At the bridge taking the Albersloher Weg over the canal, a private port was established in 1901 belonging to the Peters shipping company; it was taken over by the city of Münster in 1913. The port of Münster was primarily an incoming port for agricultural and forestry products. Before the First World War, Münster was the second most important grain transhipment facility in north-west Germany after Duisburg. From the 1930s on, construction materials were shipped through the port of Münster in increasing quantities. They were required primarily for the numerous military construction projects in connection with the armament of the Third Reich.

 

Destruction in the Second World War

The Second World War began in 1939 with the invasion of Poland by the German Reich. The population of Münster quickly felt the repercussions of the war: Münster was targeted by a total of 112 bombing attacks. The first attacks on Münster in 1940 to 1942 primarily targeted the transportation and business facilities, including the port area. The most significant destruction took place in the last seven months of the war with more than 50 percent of the overall quantity of bombs dropped on the city during the air war.

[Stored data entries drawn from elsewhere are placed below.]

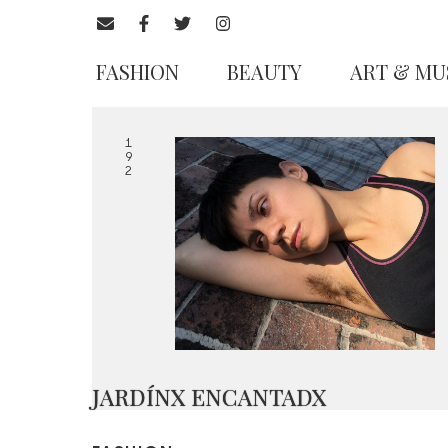
FASHION
BEAUTY
ART & MU
1
9
2
JARDÍNX ENCANTADX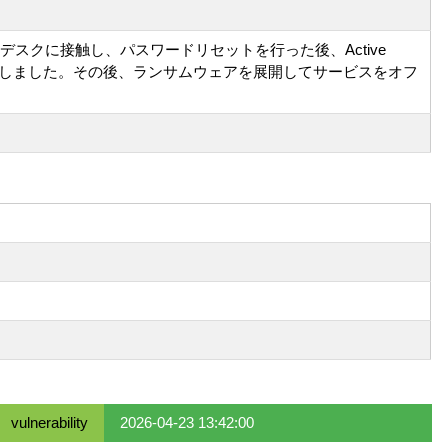
ービスデスクに接触し、パスワードリセットを行った後、Active
入手しました。その後、ランサムウェアを展開してサービスをオフ
vulnerability
2026-04-23 13:42:00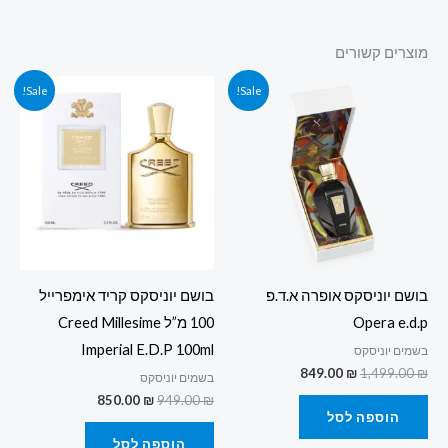
מוצרים קשורים
המחיר
המחיר
המחיר
המחיר
Sale!
Sale!
המקורי
הנוכחי
המקורי
הנוכחי
היה:
הוא:
היה:
הוא:
850.00 ₪.
949.00 ₪.
849.00 ₪.
1,499.00 ₪.
בושם יוניסקס אופרה א.ד.פ
בושם יוניסקס קריד אימפרייל
Opera e.d.p
100 מ”ל Creed Millesime
Imperial E.D.P 100ml
בשמים יוניסקס
849.00
₪
1,499.00
₪
בשמים יוניסקס
850.00
₪
949.00
₪
הוספה לסל
הוספה לסל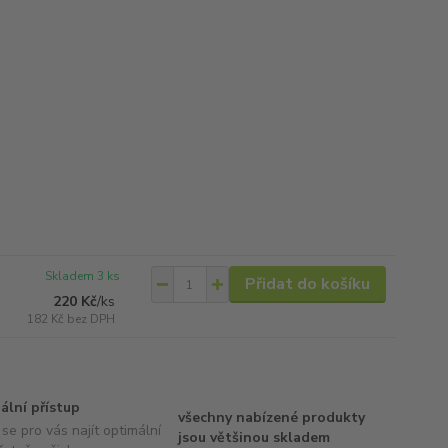
Skladem 3 ks
Přidat do košíku
220 Kč
/
ks
182 Kč
bez DPH
uální přístup
všechny nabízené produkty
se pro vás najít optimální
jsou většinou skladem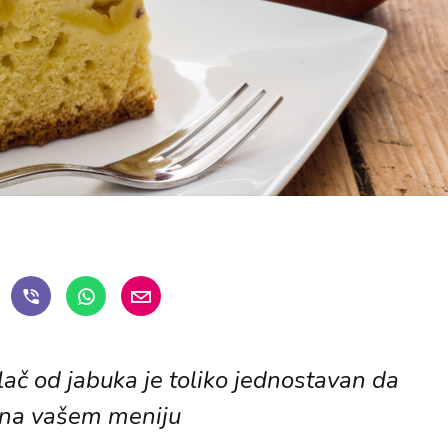
lač od jabuka je toliko jednostavan da
i na vašem meniju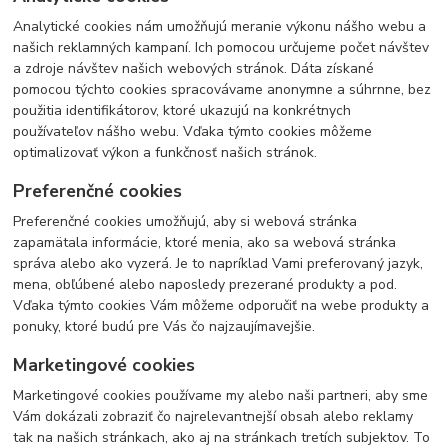
Analytické cookies nám umožňujú meranie výkonu nášho webu a
našich reklamných kampaní. Ich pomocou určujeme počet návštev
a zdroje návštev našich webových stránok. Dáta získané
pomocou týchto cookies spracovávame anonymne a súhrnne, bez
použitia identifikátorov, ktoré ukazujú na konkrétnych
používateľov nášho webu. Vďaka týmto cookies môžeme
optimalizovať výkon a funkčnosť našich stránok.
Preferenčné cookies
Preferenčné cookies umožňujú, aby si webová stránka
zapamätala informácie, ktoré menia, ako sa webová stránka
správa alebo ako vyzerá. Je to napríklad Vami preferovaný jazyk,
mena, obľúbené alebo naposledy prezerané produkty a pod.
Vďaka týmto cookies Vám môžeme odporučiť na webe produkty a
ponuky, ktoré budú pre Vás čo najzaujímavejšie.
Marketingové cookies
Marketingové cookies používame my alebo naši partneri, aby sme
Vám dokázali zobraziť čo najrelevantnejší obsah alebo reklamy
tak na našich stránkach, ako aj na stránkach tretích subjektov. To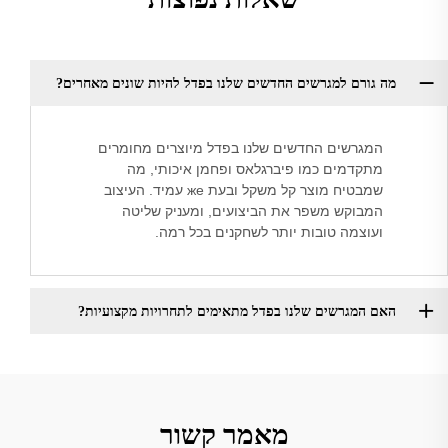
מה גורם למגרשים החדשים שלנו בפדל להיות שונים מאחרים?
המגרשים החדשים שלנו בפדל מיוצרים מחומרים
מתקדמים כמו פיברגלאס ופחמן איכותי, מה
שמבטיח מוצר קל משקל ובעת же עמיד. העיצוב
המבוקש משפר את הביצועים, ומעניק שליטה
ועוצמה טובות יותר לשחקנים בכל רמה.
האם המגרשים שלנו בפדל מתאימים לתחרויות מקצועיות?
מאמר קשור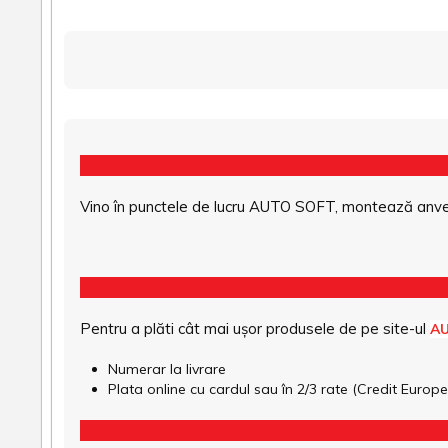
Vino în punctele de lucru AUTO SOFT, montează anvel
Pentru a plăti cât mai ușor produsele de pe site-ul
A
Numerar la livrare
Plata online cu cardul sau în 2/3 rate (Credit Euro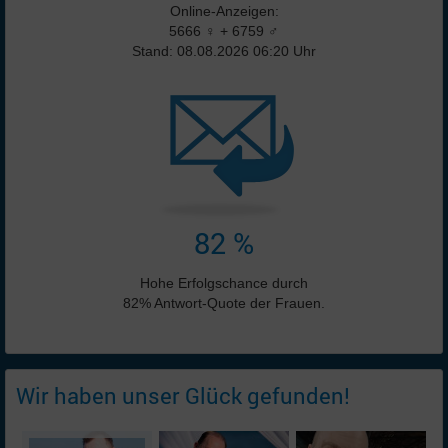
Online-Anzeigen:
5666 ♀ + 6759 ♂
Stand: 08.08.2026 06:20 Uhr
82 %
Hohe Erfolgschance durch
82% Antwort-Quote der Frauen.
Wir haben unser Glück gefunden!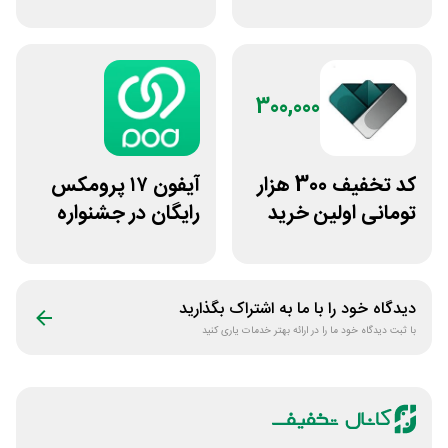
در سایت مزدکس
هوش مصنوعی ترید
بایتیکل
300,000
کد تخفیف 300 هزار
آیفون ۱۷ پرومکس
تومانی اولین خرید
رایگان در جشنواره
ساچمه نقره از
روی فرکانس شانس
سیلفام
ویپاد
دیدگاه خود را با ما به اشتراک بگذارید
با ثبت دیدگاه خود ما را در ارائه بهتر خدمات یاری کنید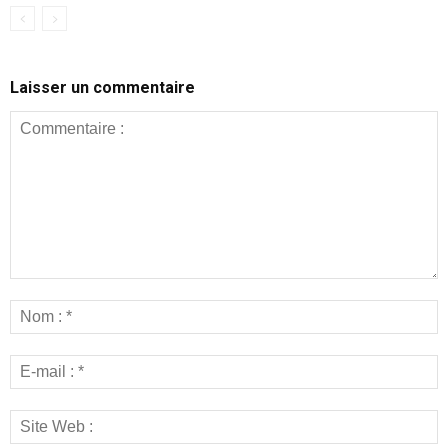
Laisser un commentaire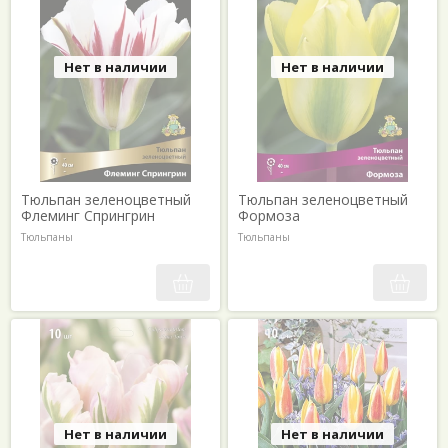
Нет в наличии
Нет в наличии
Тюльпан зеленоцветный
Тюльпан зеленоцветный
Флеминг Спрингрин
Формоза
Тюльпаны
Тюльпаны
Нет в наличии
Нет в наличии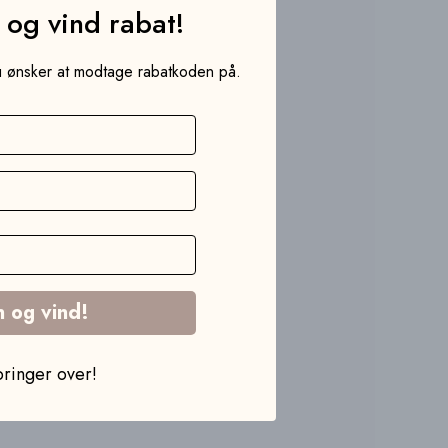
t og vind rabat!
du ønsker at modtage rabatkoden på.
n og vind!
pringer over!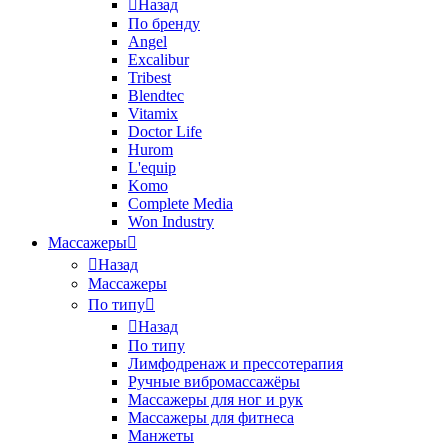
Назад
По бренду
Angel
Excalibur
Tribest
Blendtec
Vitamix
Doctor Life
Hurom
L'equip
Komo
Complete Media
Won Industry
Массажеры
Назад
Массажеры
По типу
Назад
По типу
Лимфодренаж и прессотерапия
Ручные вибромассажёры
Массажеры для ног и рук
Массажеры для фитнеса
Манжеты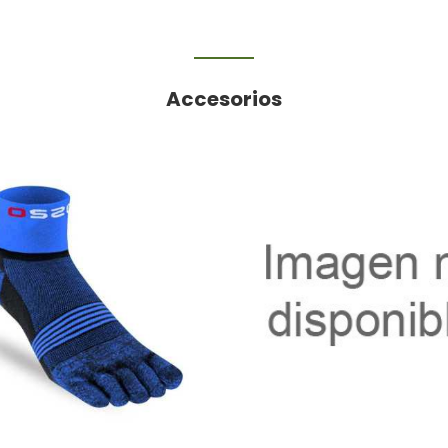
Accesorios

Although from the beginning of the war on, freight shipment through the port decreased continuously, in 1944 it was still over 250,000 tonnes. The maintenance of freight shipment of this magnitude was probably only possible because municipal facilities and many businesses in the port made considerable use of prisoners of war and alien labour to work in production and to clear up after bombing attacks.

At the end of the war, the port facilities of Münster had been largely destroyed, but on 2 March 1946, the docks and escarpments as well as four cranes, an exhaustor and an elevator were already in a sufficient state of repair to resume operations at the municipal port. In 1946, shiploads amounting to more than 145,000 tonnes were shipped through the port; of this amount only 220 tonnes were outgoing. Almost 80 percent of the incoming goods consisted of construction materials for reconstruction.

 

The Significance of the Port from the End of the War to Today

Aside from slight fluctuations, the years following the Second World War were characterised by a steady growth that reached its climax in 1962. In that year, almost 4300 ships entered the port of Münster – a maximum that has never since been reached. From the mid-1960s until now, the municipal port of Münster has steadily lost significance. In 2005, only 281 boats were registered entering the port. A comparison between incoming and outgoing goods makes it clear that the port of Münster was from the very beginning primarily a port for incoming goods.

Since the middle of the 1960s, the area around the municipal port of Münster has become a commercial and industrial district with little attraction. In recent years, however, an extensive restoration and renovation of the port area has been undertaken. The north part on the Hafenweg (port road) is intended for the arts and culture scene, the south area, by contrast, for industrial establishments. The creation of new living quarters is not projected in the construction plans. On the port road, the aim is not to tear down the old buildings that survived the Second Word War, some of which were erected around 1900, but rather to restore and maintain them.